◆ Your task: Pictures don't belong in the copy; print all the records exactly.

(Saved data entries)

________________________

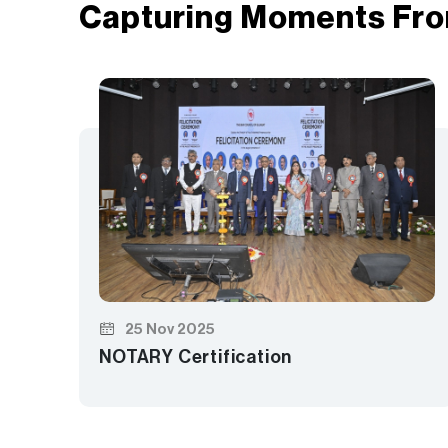
Capturing Moments Fro
25 Nov 2025
NOTARY Certification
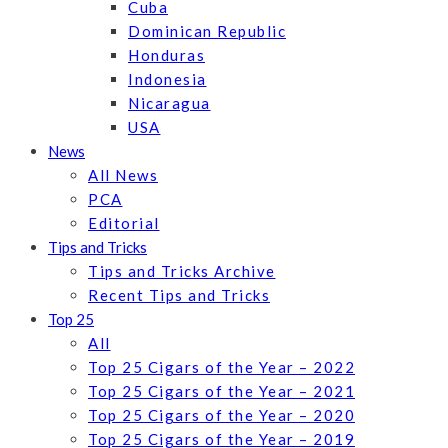
Cuba
Dominican Republic
Honduras
Indonesia
Nicaragua
USA
News
All News
PCA
Editorial
Tips and Tricks
Tips and Tricks Archive
Recent Tips and Tricks
Top 25
All
Top 25 Cigars of the Year – 2022
Top 25 Cigars of the Year – 2021
Top 25 Cigars of the Year – 2020
Top 25 Cigars of the Year – 2019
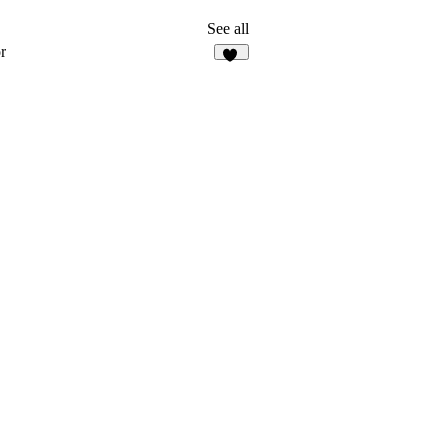
See all
r
10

________________________

◆ Result:
Capturing Moments Fro
25 Nov 2025
NOTARY Certification
Cuba
Dominican Republic
Honduras
Indonesia
Nicaragua
USA
News
All News
PCA
Editorial
Tips and Tricks
Tips and Tricks Archive
Recent Tips and Tricks
Top 25
All
Top 25 Cigars of the Year – 2022
Top 25 Cigars of the Year – 2021
Top 25 Cigars of the Year – 2020
Top 25 Cigars of the Year – 2019
See all
r
10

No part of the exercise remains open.